→ **Task to complete**
From the first line to the last, write out the records exactly, leaving out images.

:: Dataset

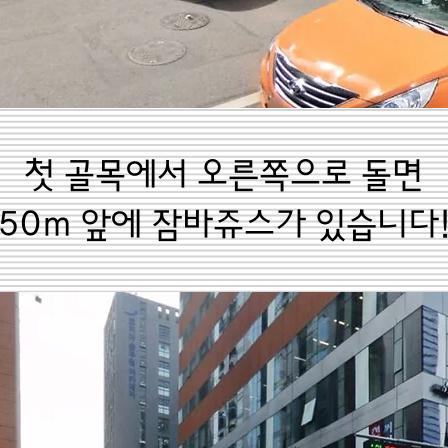
첫 골목에서 오른쪽으로 돌면
50m 앞에 잠바쥬스가 있습니다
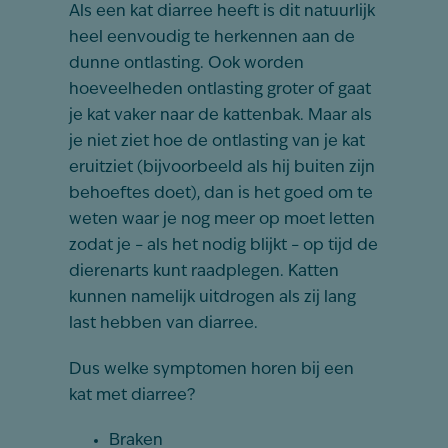
Als een kat diarree heeft is dit natuurlijk
heel eenvoudig te herkennen aan de
dunne ontlasting. Ook worden
hoeveelheden ontlasting groter of gaat
je kat vaker naar de kattenbak. Maar als
je niet ziet hoe de ontlasting van je kat
eruitziet (bijvoorbeeld als hij buiten zijn
behoeftes doet), dan is het goed om te
weten waar je nog meer op moet letten
zodat je – als het nodig blijkt – op tijd de
dierenarts kunt raadplegen. Katten
kunnen namelijk uitdrogen als zij lang
last hebben van diarree.
Dus welke symptomen horen bij een
kat met diarree?
Braken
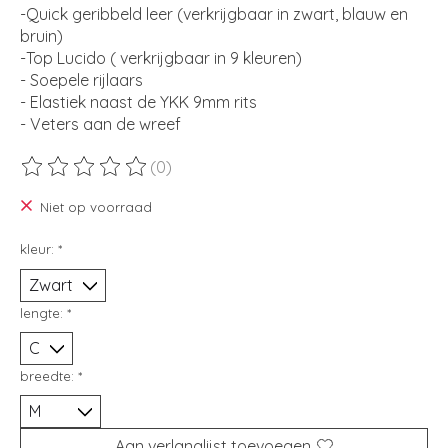
-Quick geribbeld leer (verkrijgbaar in zwart, blauw en
bruin)
-Top Lucido ( verkrijgbaar in 9 kleuren)
- Soepele rijlaars
- Elastiek naast de YKK 9mm rits
- Veters aan de wreef
(0)
De beoordeling van dit product is
0
van de 5
Niet op voorraad
kleur:
*
lengte:
*
breedte:
*
Aan verlanglijst toevoegen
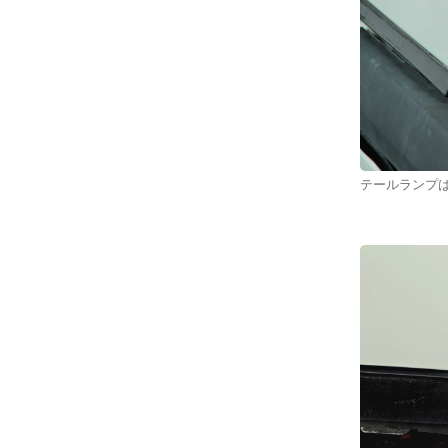
テールランプ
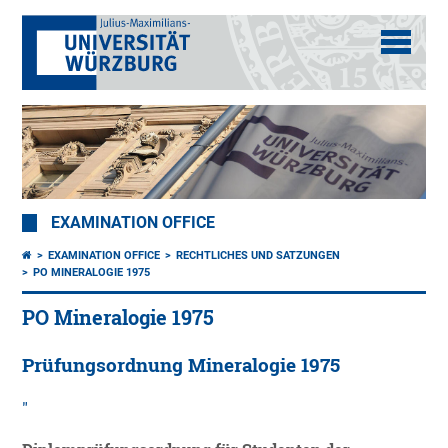
EXAMINATION OFFICE
EXAMINATION OFFICE
RECHTLICHES UND SATZUNGEN
PO MINERALOGIE 1975
PO Mineralogie 1975
Prüfungsordnung Mineralogie 1975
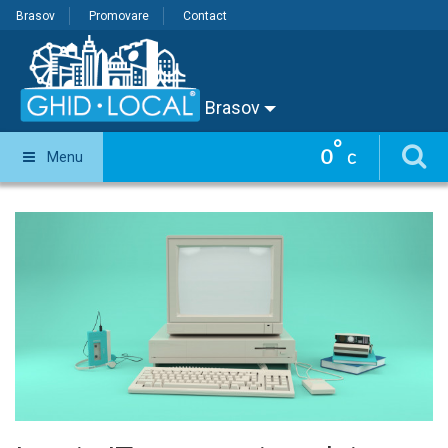
Brasov
Promovare
Contact
Brasov
°
0
Menu
C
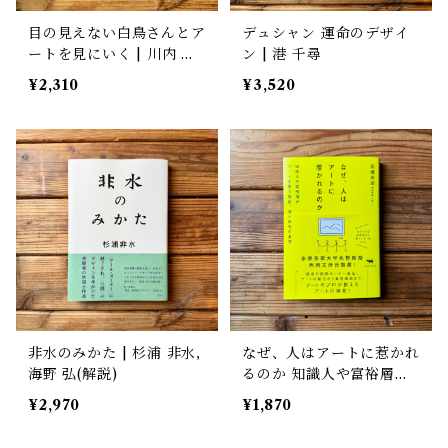
目の見えない白鳥さんとア
デュシャン 運命のデザイ
ートを見にいく | 川内 有
ン | 港 千尋
緒
¥2,310
¥3,520
非水のみかた | 杉浦 非水,
なぜ、人はアートに惹かれ
海野 弘(解説)
るのか 知識人や富裕層が
アートを買う理由、美と所
¥2,970
¥1,870
有の本質 | 髙橋 芳郎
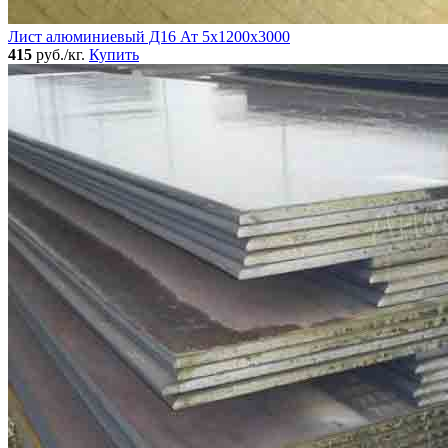
Лист алюминиевый Д16 Ат 5х1200х3000
415
руб./кг.
Купить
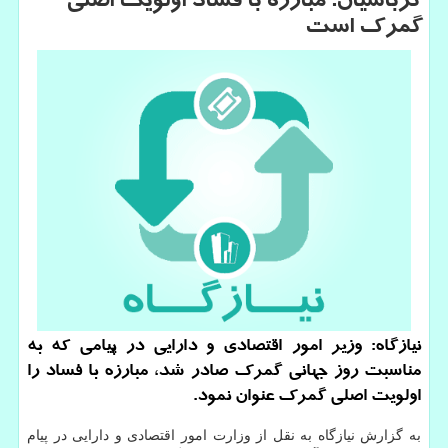
كرباسیان: مبارزه با فساد اولویت اصلی
گمرك است
نیازگاه: وزیر امور اقتصادی و دارایی در پیامی كه به
مناسبت روز جهانی گمرك صادر شد، مبارزه با فساد را
اولویت اصلی گمرك عنوان نمود.
به گزارش نیازگاه به نقل از وزارت امور اقتصادی و دارایی در پیام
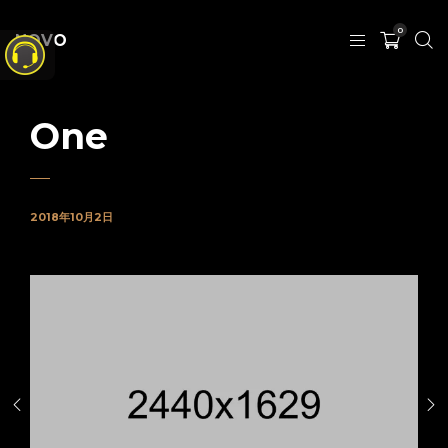
0
NOVO
One
2018年10月2日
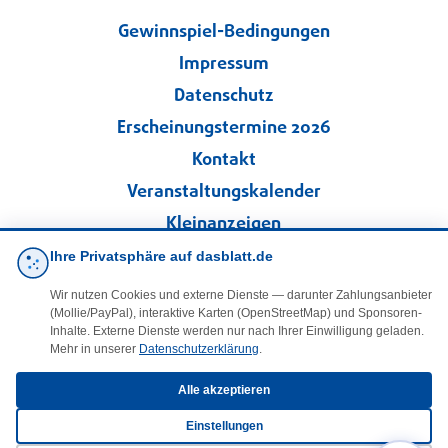
Gewinnspiel-Bedingungen
Impressum
Datenschutz
Erscheinungstermine 2026
Kontakt
Veranstaltungskalender
Kleinanzeigen
Ihre Privatsphäre auf dasblatt.de
·
Cookie-Einstellungen
Wir nutzen Cookies und externe Dienste — darunter Zahlungsanbieter
(Mollie/PayPal), interaktive Karten (OpenStreetMap) und Sponsoren-
Folgen Sie uns!
Inhalte. Externe Dienste werden nur nach Ihrer Einwilligung geladen.
Mehr in unserer
Datenschutzerklärung
.
facebook
Alle akzeptieren
Einstellungen
E-Mail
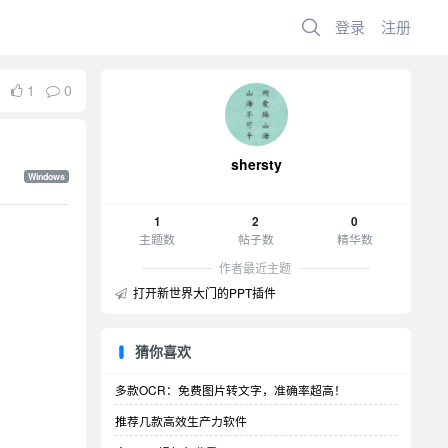
登录
注册
1
0
shersty
Windows
1
2
0
主题数
帖子数
精华数
作者最近主题
打开新世界大门的PPT插件
猜你喜欢
多款OCR：免费图片转文字，准确率超高！
推荐几款高效生产力软件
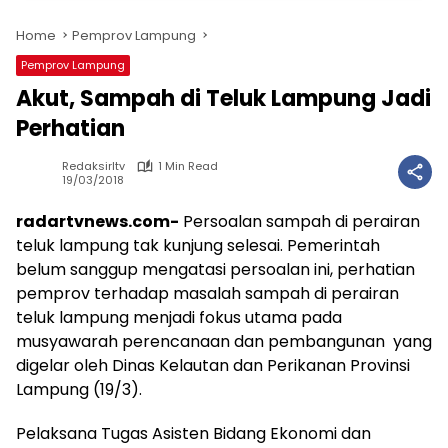
Home
Pemprov Lampung
Pemprov Lampung
Akut, Sampah di Teluk Lampung Jadi
Perhatian
Redaksirltv
1 Min Read
19/03/2018
radartvnews.com-
Persoalan sampah di perairan
teluk lampung tak kunjung selesai. Pemerintah
belum sanggup mengatasi persoalan ini, perhatian
pemprov terhadap masalah sampah di perairan
teluk lampung menjadi fokus utama pada
musyawarah perencanaan dan pembangunan yang
digelar oleh Dinas Kelautan dan Perikanan Provinsi
Lampung (19/3).
Pelaksana Tugas Asisten Bidang Ekonomi dan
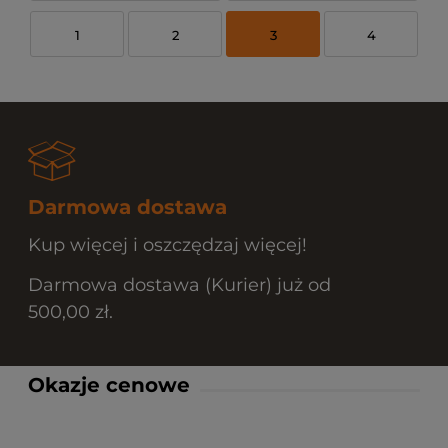
1
2
3
4
Darmowa dostawa
Kup więcej i oszczędzaj więcej!
Darmowa dostawa (Kurier) już od
500,00 zł.
Okazje cenowe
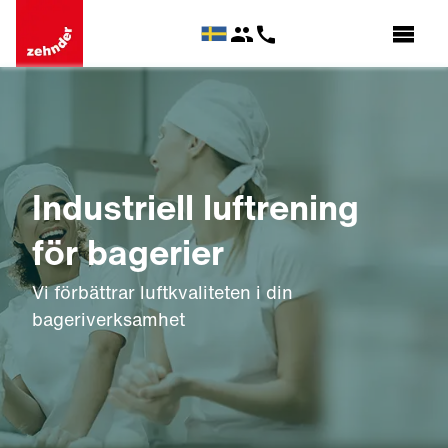
Industriell luftrening
för bagerier
Vi förbättrar luftkvaliteten i din
bageriverksamhet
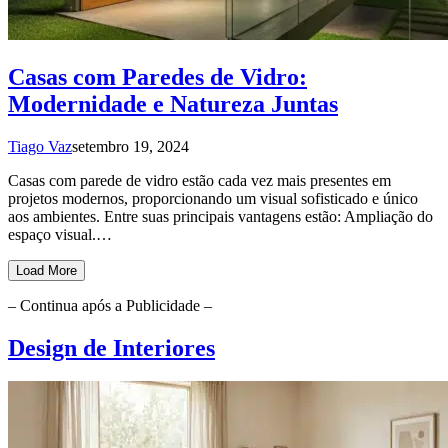
Casas com Paredes de Vidro:
Modernidade e Natureza Juntas
Tiago Vaz
setembro 19, 2024
Casas com parede de vidro estão cada vez mais presentes em
projetos modernos, proporcionando um visual sofisticado e único
aos ambientes. Entre suas principais vantagens estão: Ampliação do
espaço visual.…
Load More
– Continua após a Publicidade –
Design de Interiores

::::

→ **Exercise answer**
첫 골목에서 오른쪽으로 돌면
50m 앞에 잠바쥬스가 있습니다
Als een kat diarree heeft is dit natuurlijk
heel eenvoudig te herkennen aan de
dunne ontlasting. Ook worden
hoeveelheden ontlasting groter of gaat
je kat vaker naar de kattenbak. Maar als
je niet ziet hoe de ontlasting van je kat
eruitziet (bijvoorbeeld als hij buiten zijn
behoeftes doet), dan is het goed om te
weten waar je nog meer op moet letten
zodat je – als het nodig blijkt – op tijd de
dierenarts kunt raadplegen. Katten
kunnen namelijk uitdrogen als zij lang
last hebben van diarree.
Dus welke symptomen horen bij een
kat met diarree?
Braken
-Quick geribbeld leer (verkrijgbaar in zwart, blauw en
bruin)
-Top Lucido ( verkrijgbaar in 9 kleuren)
- Soepele rijlaars
- Elastiek naast de YKK 9mm rits
- Veters aan de wreef
(0)
De beoordeling van dit product is
0
van de 5
Niet op voorraad
kleur:
*
lengte:
*
breedte:
*
Aan verlanglijst toevoegen
テールランプ
EXAMINATION OFFICE
EXAMINATION OFFICE
RECHTLICHES UND SATZUNGEN
PO MINERALOGIE 1975
PO Mineralogie 1975
Prüfungsordnung Mineralogie 1975
Brasov
Promovare
Contact
Brasov
°
0
Menu
C
目の見えない白鳥さんとア
デュシャン 運命のデザイ
ートを見にいく | 川内 有
ン | 港 千尋
緒
¥2,310
¥3,520
非水のみかた | 杉浦 非水,
なぜ、人はアートに惹かれ
海野 弘(解説)
るのか 知識人や富裕層が
アートを買う理由、美と所
¥2,970
¥1,870
有の本質 | 髙橋 芳郎
Лист алюминиевый Д16 Ат 5х1200х3000
415
руб./кг.
Купить
كرباسیان: مبارزه با فساد اولویت اصلی
گمرك است
نیازگاه: وزیر امور اقتصادی و دارایی در پیامی كه به
مناسبت روز جهانی گمرك صادر شد، مبارزه با فساد را
اولویت اصلی گمرك عنوان نمود.
به گزارش نیازگاه به نقل از وزارت امور اقتصادی و دارایی در پیام
0
NOVO
One
2018年10月2日
Gewinnspiel-Bedingungen
Impressum
Datenschutz
Erscheinungstermine 2026
Kontakt
Veranstaltungskalender
Kleinanzeigen
Ihre Privatsphäre auf dasblatt.de
·
Cookie-Einstellungen
Wir nutzen Cookies und externe Dienste — darunter Zahlungsanbieter
(Mollie/PayPal), interaktive Karten (OpenStreetMap) und Sponsoren-
Folgen Sie uns!
Inhalte. Externe Dienste werden nur nach Ihrer Einwilligung geladen.
Mehr in unserer
Datenschutzerklärung
.
facebook
Alle akzeptieren
Einstellungen
E-Mail
登录
注册
1
0
shersty
Windows
1
2
0
主题数
帖子数
精华数
作者最近主题
打开新世界大门的PPT插件
猜你喜欢
多款OCR：免费图片转文字，准确率超高！
推荐几款高效生产力软件
Home
Pemprov Lampung
Pemprov Lampung
Akut, Sampah di Teluk Lampung Jadi
Perhatian
Redaksirltv
1 Min Read
19/03/2018
radartvnews.com-
Persoalan sampah di perairan
teluk lampung tak kunjung selesai. Pemerintah
belum sanggup mengatasi persoalan ini, perhatian
pemprov terhadap masalah sampah di perairan
teluk lampung menjadi fokus utama pada
musyawarah perencanaan dan pembangunan yang
digelar oleh Dinas Kelautan dan Perikanan Provinsi
Lampung (19/3).
Pelaksana Tugas Asisten Bidang Ekonomi dan
1
2
3
4
Darmowa dostawa
Kup więcej i oszczędzaj więcej!
Darmowa dostawa (Kurier) już od
500,00 zł.
Okazje cenowe
Industriell luftrening
för bagerier
Vi förbättrar luftkvaliteten i din
bageriverksamhet
Casas com Paredes de Vidro:
Modernidade e Natureza Juntas
Tiago Vaz
setembro 19, 2024
Casas com parede de vidro estão cada vez mais presentes em
projetos modernos, proporcionando um visual sofisticado e único
aos ambientes. Entre suas principais vantagens estão: Ampliação do
espaço visual.…
Load More
– Continua após a Publicidade –
Design de Interiores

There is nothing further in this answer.